GPflow implements the XiNat (default) and XiSqrtMeanVar transformations for parameters. Custom transformations that implement the XiTransform interface are also possible.

gpflow.optimizers.SamplingHelper

class gpflow.optimizers.SamplingHelper(target_log_prob_fn, parameters)[source]

Bases: object

This helper makes it easy to read from variables being set with a prior and writes values back to the same variables.

Example:

model = … # Create a GPflow model hmc_helper = SamplingHelper(model.log_posterior_density, model.trainable_parameters)

target_log_prob_fn = hmc_helper.target_log_prob_fn current_state = hmc_helper.current_state

hmc = tfp.mcmc.HamiltonianMonteCarlo(target_log_prob_fn=target_log_prob_fn, …) adaptive_hmc = tfp.mcmc.SimpleStepSizeAdaptation(hmc, …)

@tf.function def run_chain_fn():

return mcmc.sample_chain(

num_samples, num_burnin_steps, current_state, kernel=adaptive_hmc)

hmc_samples = run_chain_fn() parameter_samples = hmc_helper.convert_to_constrained_values(hmc_samples)

Attributes
current_state

Return the current state of the unconstrained variables, used in HMC.

target_log_prob_fn

The target log probability, adjusted to allow for optimisation to occur on the tracked unconstrained underlying variables.

Methods

convert_to_constrained_values(self, hmc_samples)

Converts list of unconstrained values in hmc_samples to constrained versions.

Parameters
  • target_log_prob_fn (Callable[[], tensorflow.Tensor]) –

  • parameters (Sequence[Parameter]) –

__init__(self, target_log_prob_fn: Callable[[], tensorflow.Tensor], parameters: Sequence[gpflow.base.Parameter])[source]
Parameters
  • target_log_prob_fn (Callable[[], tensorflow.Tensor]) – a callable which returns the log-density of the model under the target distribution; needs to implicitly depend on the parameters.
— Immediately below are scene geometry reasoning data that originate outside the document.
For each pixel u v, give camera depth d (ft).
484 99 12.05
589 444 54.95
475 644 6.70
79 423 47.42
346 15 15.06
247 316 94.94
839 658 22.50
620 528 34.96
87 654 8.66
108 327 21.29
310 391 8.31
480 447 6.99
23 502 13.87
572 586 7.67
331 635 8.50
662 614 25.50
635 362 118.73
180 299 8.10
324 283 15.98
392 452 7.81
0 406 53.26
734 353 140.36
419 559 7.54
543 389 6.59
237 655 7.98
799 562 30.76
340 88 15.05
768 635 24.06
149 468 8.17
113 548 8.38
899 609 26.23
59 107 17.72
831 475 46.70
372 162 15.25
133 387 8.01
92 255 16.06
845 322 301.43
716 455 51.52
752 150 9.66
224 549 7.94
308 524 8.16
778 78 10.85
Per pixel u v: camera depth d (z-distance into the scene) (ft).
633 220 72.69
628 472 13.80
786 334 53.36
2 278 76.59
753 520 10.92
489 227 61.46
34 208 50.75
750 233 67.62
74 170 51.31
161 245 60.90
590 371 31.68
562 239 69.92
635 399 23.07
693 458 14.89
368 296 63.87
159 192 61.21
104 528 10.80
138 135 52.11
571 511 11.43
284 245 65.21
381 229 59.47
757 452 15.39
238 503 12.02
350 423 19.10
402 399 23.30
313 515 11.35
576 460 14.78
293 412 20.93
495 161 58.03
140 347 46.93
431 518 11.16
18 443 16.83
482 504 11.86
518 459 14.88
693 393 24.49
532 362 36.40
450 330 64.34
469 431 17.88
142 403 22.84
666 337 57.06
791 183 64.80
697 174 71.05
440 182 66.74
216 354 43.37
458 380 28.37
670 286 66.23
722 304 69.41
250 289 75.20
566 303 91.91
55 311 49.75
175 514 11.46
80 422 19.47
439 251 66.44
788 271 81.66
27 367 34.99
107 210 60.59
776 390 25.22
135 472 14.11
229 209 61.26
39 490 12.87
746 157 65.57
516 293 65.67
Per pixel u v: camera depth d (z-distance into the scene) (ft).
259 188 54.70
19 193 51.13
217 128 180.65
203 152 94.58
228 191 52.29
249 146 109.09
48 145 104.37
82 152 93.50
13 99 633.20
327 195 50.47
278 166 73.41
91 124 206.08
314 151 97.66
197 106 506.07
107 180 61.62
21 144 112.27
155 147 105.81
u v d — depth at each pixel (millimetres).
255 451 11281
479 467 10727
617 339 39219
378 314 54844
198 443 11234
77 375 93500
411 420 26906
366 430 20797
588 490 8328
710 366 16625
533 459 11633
E.g. model.log_posterior_density.

  • parameters (Sequence[Parameter]) – List of gpflow.Parameter used as a state of the Markov chain. E.g. model.trainable_parameters Note that each parameter must have been given a prior.

convert_to_constrained_values(self, hmc_samples)[source]

Converts list of unconstrained values in hmc_samples to constrained versions. Each value in the list corresponds to an entry in parameters passed to the constructor; for parameters that have a transform, the constrained representation is returned.

property current_state

Return the current state of the unconstrained variables, used in HMC.

property target_log_prob_fn

The target log probability, adjusted to allow for optimisation to occur on the tracked unconstrained underlying variables.

gpflow.optimizers.Scipy

class gpflow.optimizers.Scipy[source]

Bases: object

Methods

minimize(self, closure, tensorflow.Tensor], …)

Minimize is a wrapper around the scipy.optimize.minimize function handling the packing and unpacking of a list of shaped variables on the TensorFlow side vs.

assign_tensors

callback_func

eval_func

initial_parameters

pack_tensors

unpack_tensors

minimize(self, closure: Callable[[], tensorflow.Tensor], variables: Sequence[tensorflow.Variable], method: Union[str, NoneType] = 'L-BFGS-B', step_callback: Union[Callable[[int, Sequence[tensorflow.Variable], Sequence[tensorflow.Tensor]], NoneType], NoneType] = None, compile: bool = True, **scipy_kwargs) → scipy.optimize.optimize.OptimizeResult[source]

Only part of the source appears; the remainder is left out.